Overall, we observed moderately high accuracy between the participant self-reported diagnostic test dates and those that were reported to ADHS by the laboratories that processed participant samples, with 82.5% of participants reporting a date within 7 days of the laboratory reported date. Although, slightly less accurate, our results are similar to other studies examining the reliability and accuracy of self-reported COVID vaccination status and other conditions. Among patients diagnosed with a SARS-CoV-2 infection who visited Canadian emergency departments, 96% of patients correctly reported their vaccination status at telephone follow-up compared to their vaccination record as in the Quebec Vaccination Registry [28]. A separate study conducted among adolescent girls further supports the reliability of self-reported diagnoses, which found a high overall agreement between self-report, medical record, and state surveillance record for past chlamydia and gonorrhea diagnoses [29].
Much about the acute-illness and long-term sequelae remain unknown despite the numerous studies of COVID-19 that have been conducted since the first appearance of SARS-CoV-2. Accurate infection dates, symptom start dates and dates of diagnosis, are crucial to ongoing research of illness progression, including PCC. However, with the widespread availability and utilization of at-home antigen tests, an increasing proportion of COVID-19 cases are likely not reported to health department surveillance systems and therefore are not associated with any laboratory confirmed testing information.
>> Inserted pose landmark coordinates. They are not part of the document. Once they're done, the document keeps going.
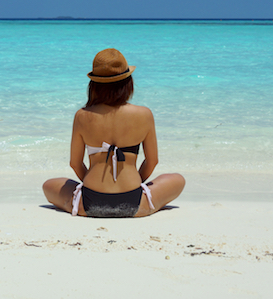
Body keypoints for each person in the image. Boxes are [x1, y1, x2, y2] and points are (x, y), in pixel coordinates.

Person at [42, 48, 185, 217]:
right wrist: (133, 184)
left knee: (48, 185)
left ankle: (84, 201)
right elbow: (152, 161)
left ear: (94, 85)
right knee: (177, 179)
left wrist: (96, 185)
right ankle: (143, 202)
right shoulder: (144, 114)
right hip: (135, 202)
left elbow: (75, 163)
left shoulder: (83, 115)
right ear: (128, 83)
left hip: (89, 202)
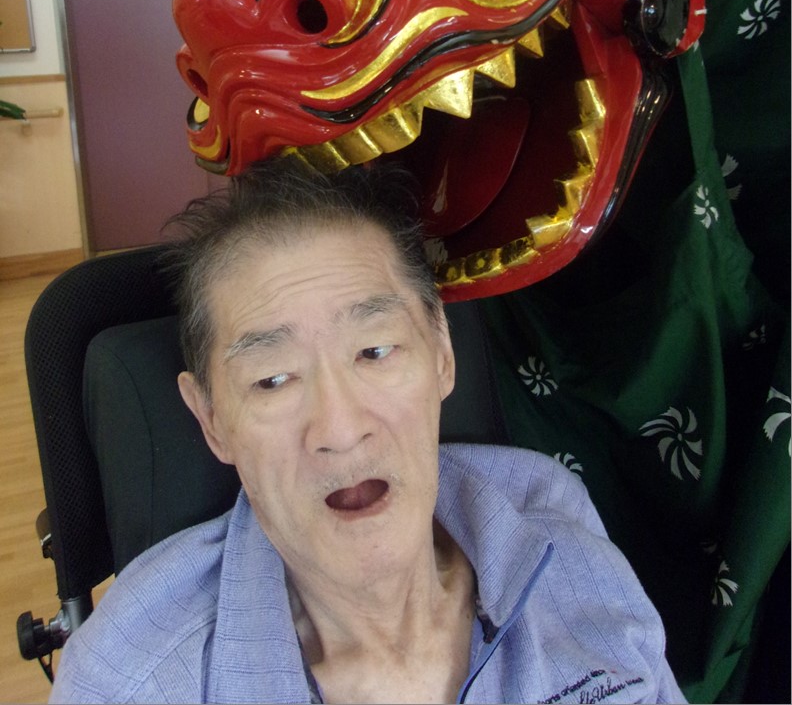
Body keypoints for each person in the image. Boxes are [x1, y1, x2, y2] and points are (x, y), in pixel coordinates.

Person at [50, 156, 684, 704]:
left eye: (375, 351)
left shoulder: (552, 522)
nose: (341, 429)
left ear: (442, 352)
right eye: (273, 379)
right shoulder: (129, 680)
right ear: (212, 419)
The reliability of self-reported infection dates observed in this study support their utilization in future research, including those associated with at-home tests that have not been previously reported to any health-department based surveillance system.
Strengths of this study include the ability to collaborate with the Arizona Department of Health Services to obtain accurate data for laboratory testing dates, a large study population, and well-characterized participant data that permitted the evaluation of characteristics that were related to accuracy of testing self-reports. Limitations include a largely white and highly educated study population, affecting the generalizability of these findings.
In conclusion, these findings demonstrate that self-reported COVID-19 test dates exhibit high concordance with laboratory-based test dates reported to the state health department in Arizona. These findings should provide confidence in using these data to assess the presence or absence of PCC among individuals who have tested positive for SARS-CoV-2.